**REQUIREMENT 1**
According to the passage about bad boys below, which three things does the writer credit for reaching an answer?
(EXTRACT begins)
Why is it that bad boys fascinate women? You know the ones. The dangerous ones. The ones who don’t play fair. The ones who aren’t especially nice. The ones who are downright awful. The ones who break the rules and betray our trust.

We know they’re bad, oh, yes indeed we do, and yet that deadly combination of good looks and rule breaking is intriguing. Hypnotizing. And, like sad little moths drawn to a flame, many of us fly too close and are doomed.

I’ve been pondering this for some time, and I think I have an answer; well, at least an answer that satisfies me. And this is largely thanks to heuristics, personal experience, and Dan Carlin, not that Dan Carlin is bad. Well, who knows, maybe he is.

So thanks to Dan, I get it. Humans have a long history of violence. This violence is part of our essence. My theory explains why we continue to be violent. It’s because we self select for violence.

In a violent world, what does the woman who wants her progeny to survive do? Has she historically sought out a nice guy? The one who lets others go first? Who clings naively to idealism? The pacifist? The one who won’t fight. Who runs away. The one who sacrifices his own desires for hers?

Or—does she go for the callous man? The gruff man. The one who is wild. Who isn’t easy. Who can’t be tamed.
(EXTRACT ends)
**REQUIREMENT 2**
Show every line of the records below that contains the word "What". Case counts.
(GIVEN DATA begins)
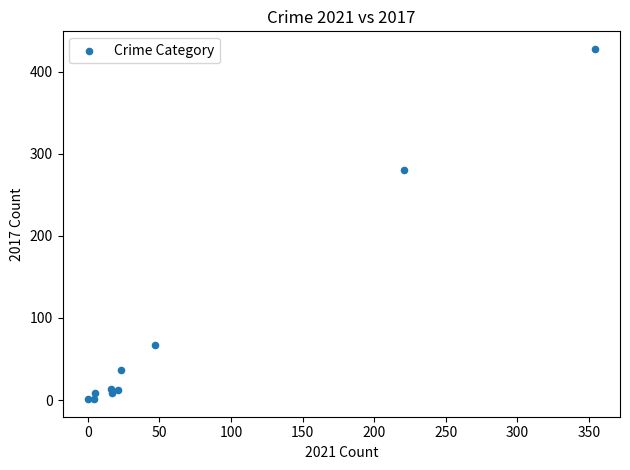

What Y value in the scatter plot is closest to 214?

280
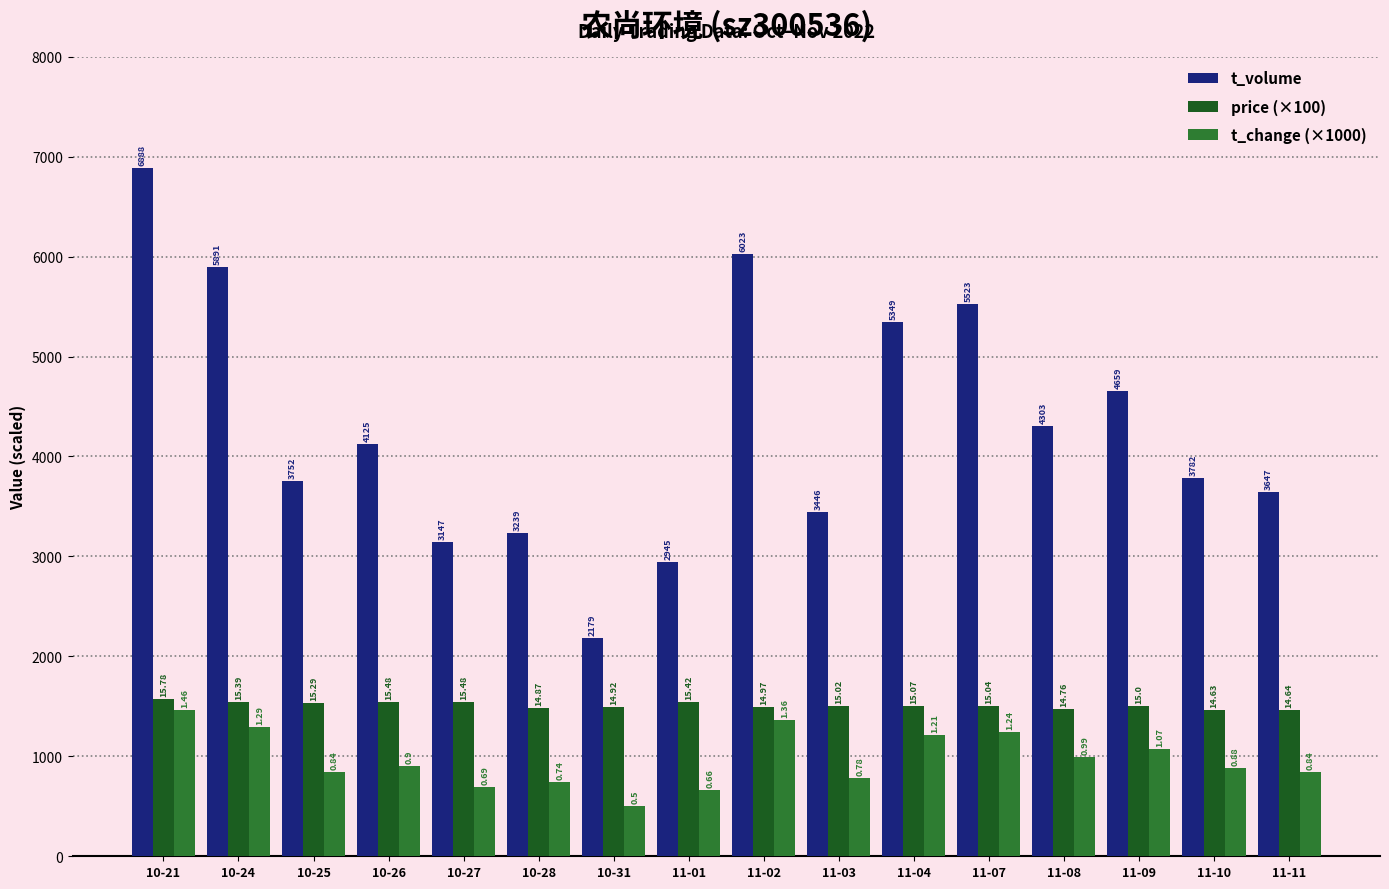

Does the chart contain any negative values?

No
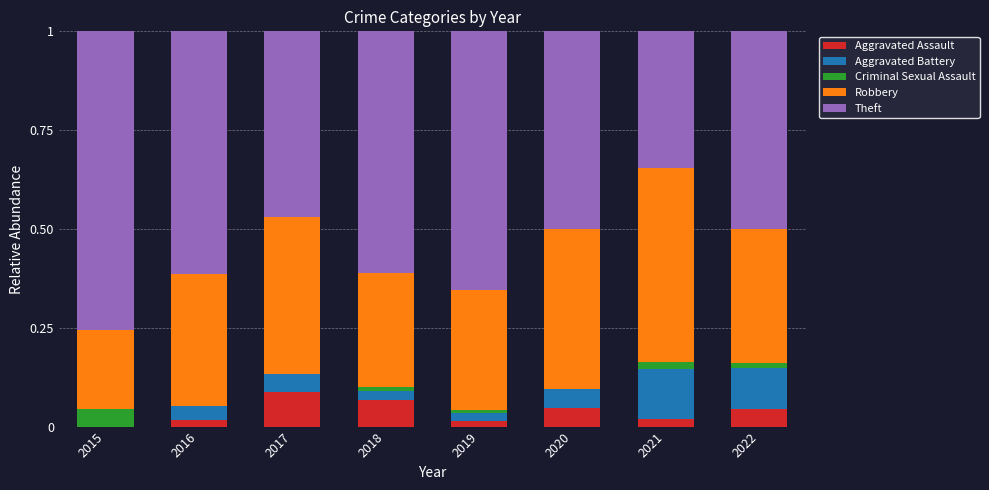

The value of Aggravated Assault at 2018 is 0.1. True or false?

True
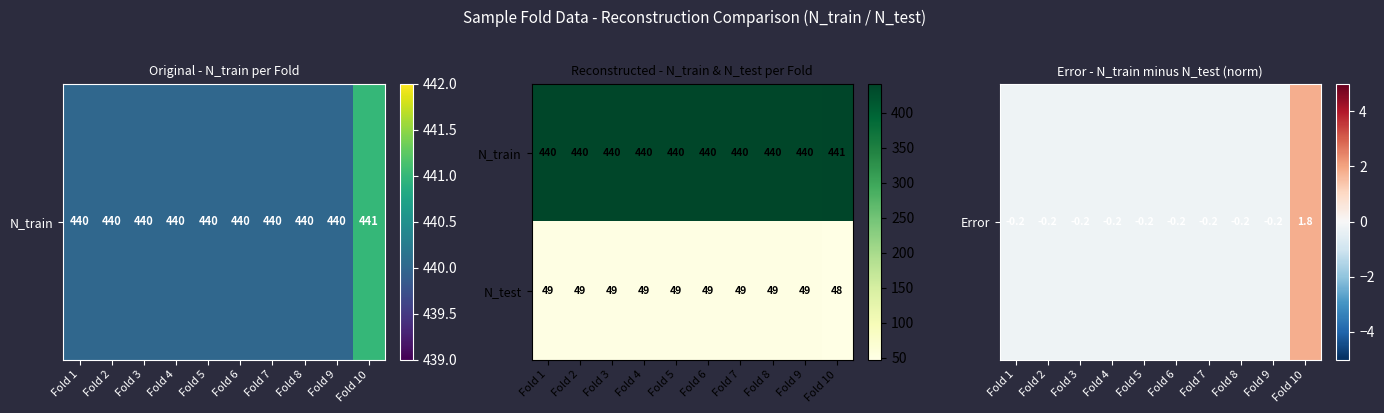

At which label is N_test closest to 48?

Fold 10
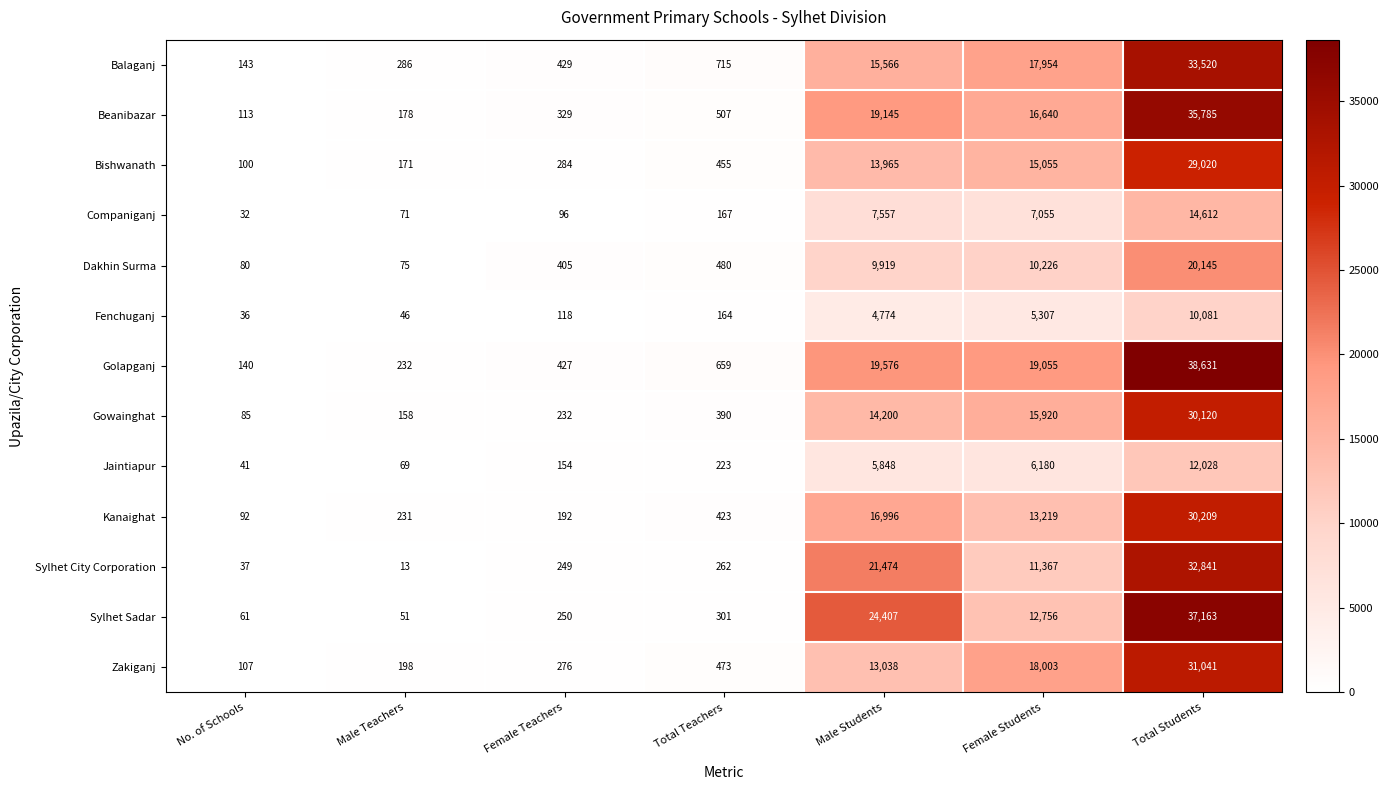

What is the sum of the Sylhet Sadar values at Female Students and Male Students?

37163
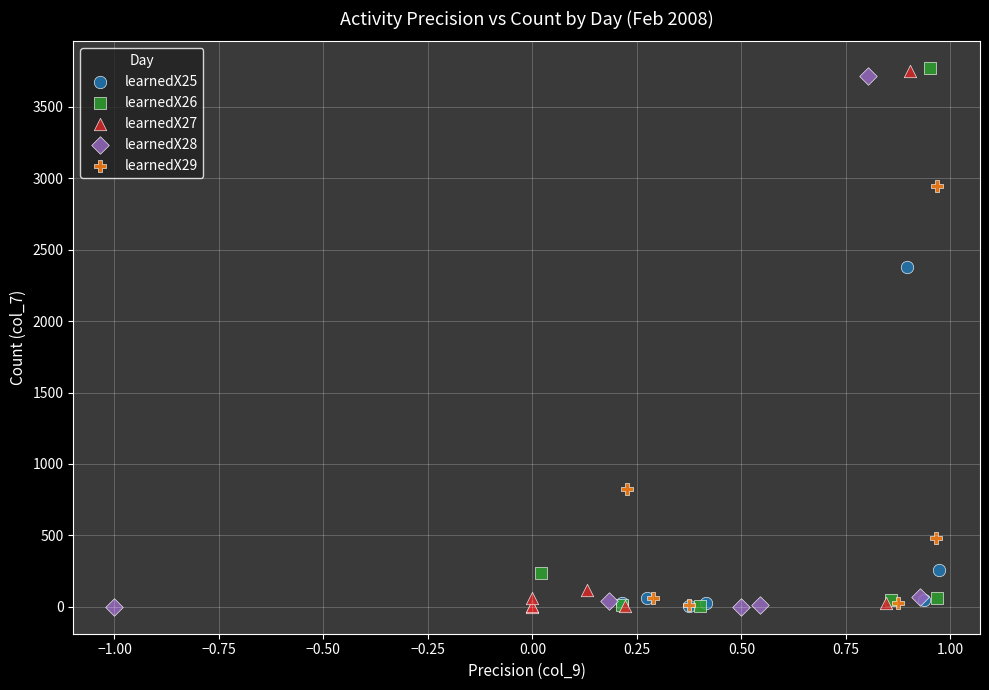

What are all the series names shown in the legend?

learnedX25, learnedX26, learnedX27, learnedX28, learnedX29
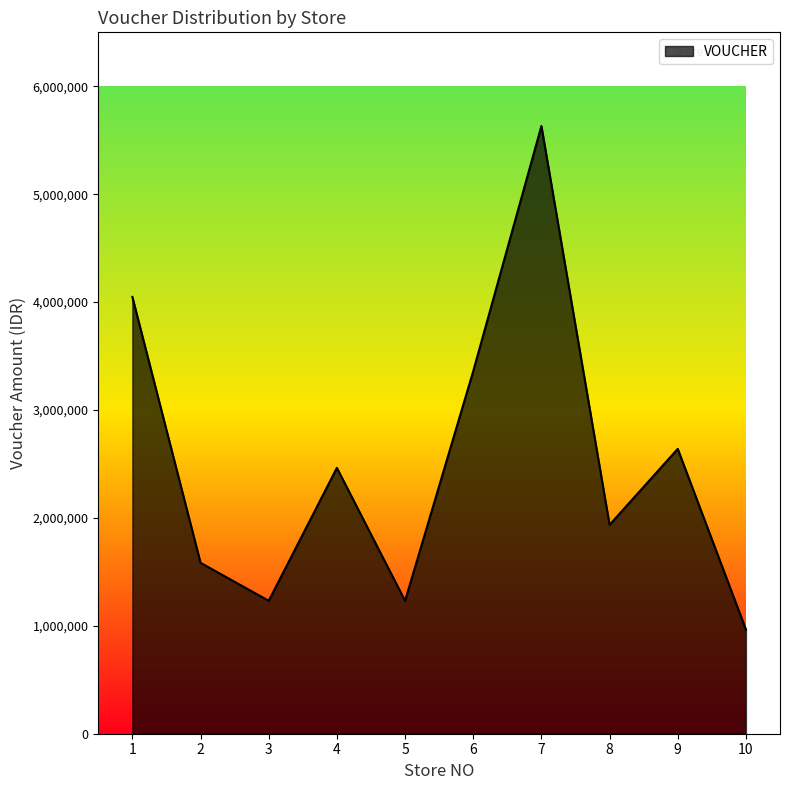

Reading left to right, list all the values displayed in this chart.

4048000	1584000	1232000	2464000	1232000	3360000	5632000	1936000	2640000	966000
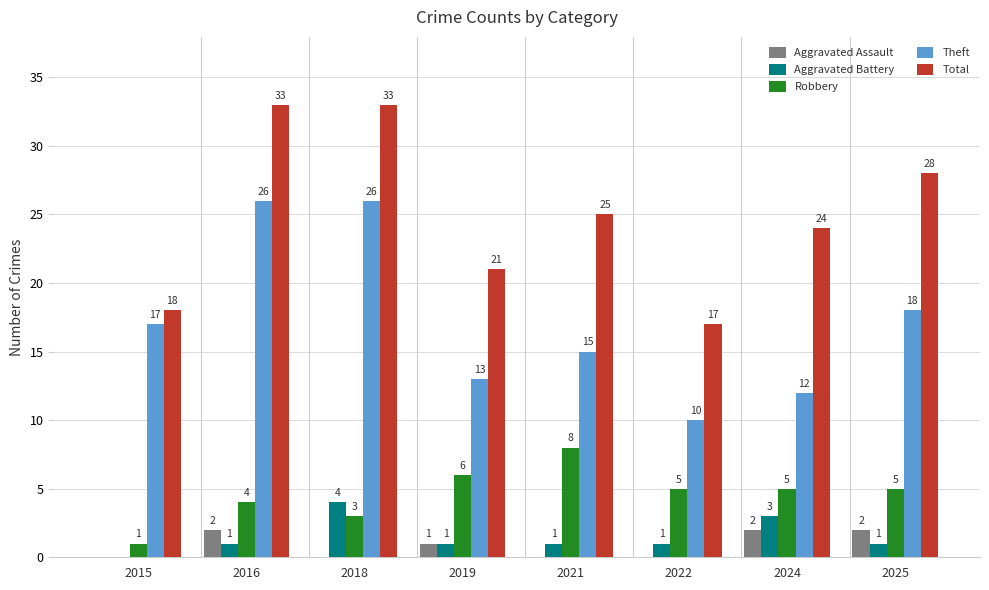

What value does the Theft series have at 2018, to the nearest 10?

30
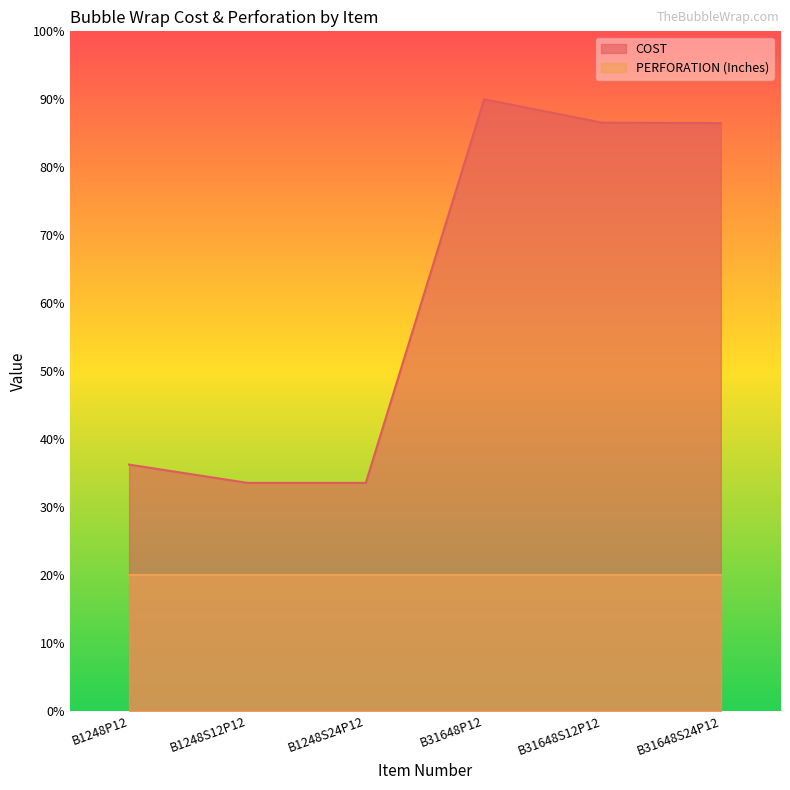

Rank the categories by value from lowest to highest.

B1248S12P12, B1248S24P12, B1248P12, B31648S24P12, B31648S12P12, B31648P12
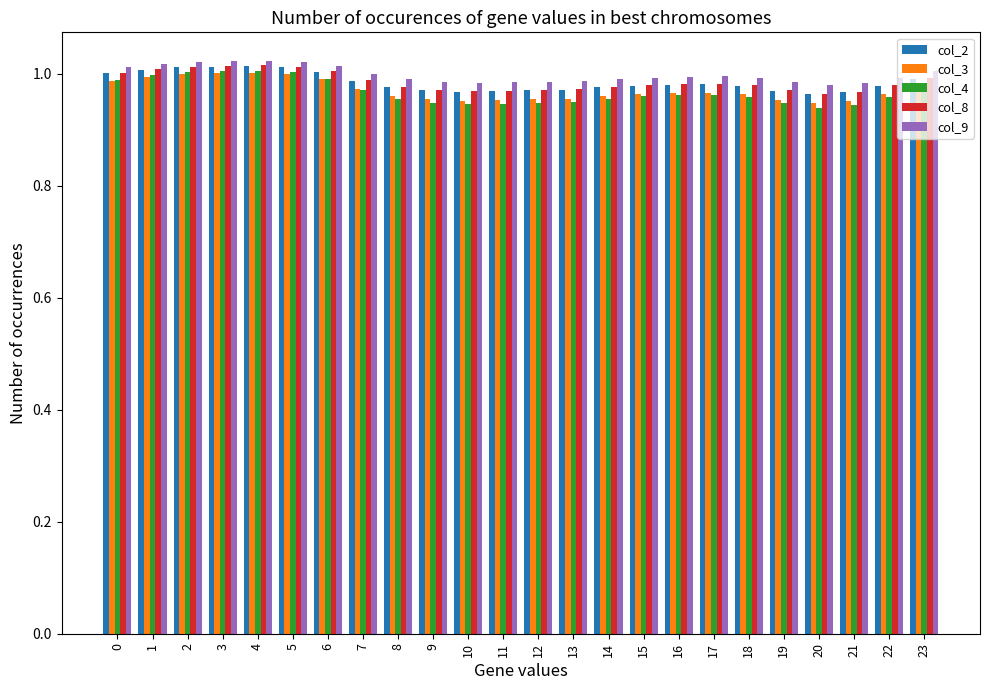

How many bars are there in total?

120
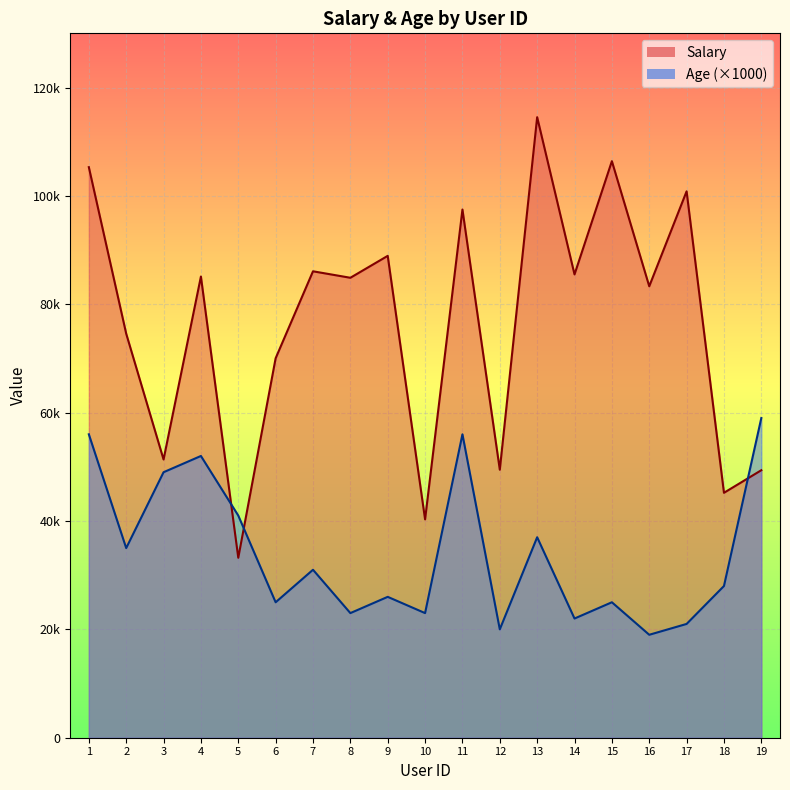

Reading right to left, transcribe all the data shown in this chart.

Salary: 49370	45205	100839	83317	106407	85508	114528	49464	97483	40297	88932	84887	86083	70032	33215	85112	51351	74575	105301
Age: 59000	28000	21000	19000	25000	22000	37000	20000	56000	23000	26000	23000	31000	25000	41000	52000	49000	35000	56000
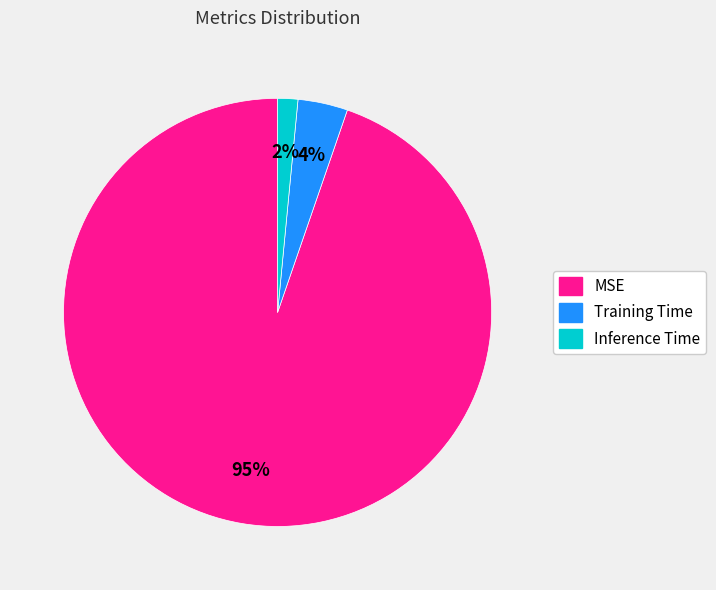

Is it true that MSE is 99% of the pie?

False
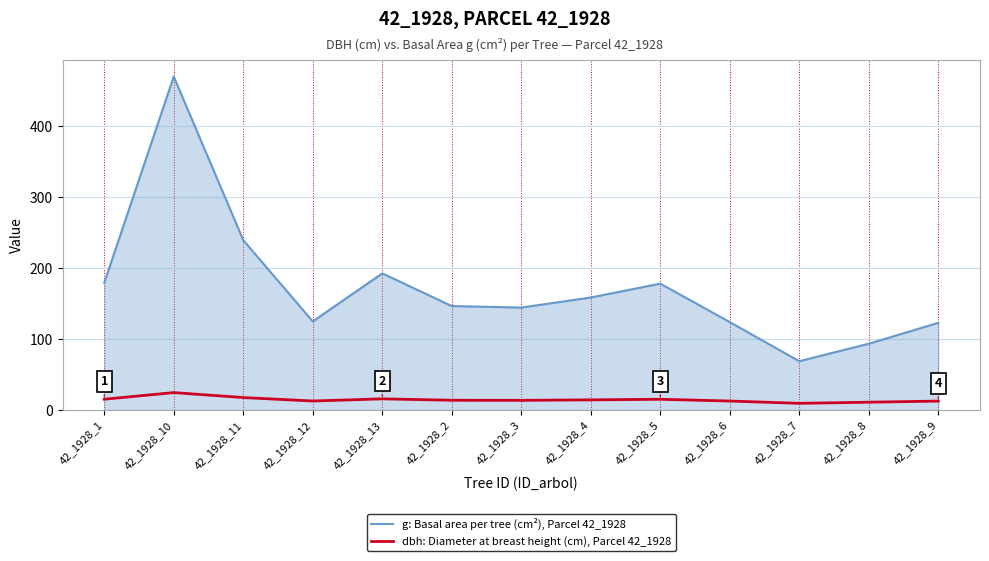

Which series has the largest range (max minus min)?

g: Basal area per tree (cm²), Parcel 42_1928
(GIVEN DATA ends)
**ANSWER AREA 1**
Heuristics, personal experience, and Dan Carlin.

**ANSWER AREA 2**
What Y value in the scatter plot is closest to 214?
What is the sum of the Sylhet Sadar values at Female Students and Male Students?
What are all the series names shown in the legend?
What value does the Theft series have at 2018, to the nearest 10?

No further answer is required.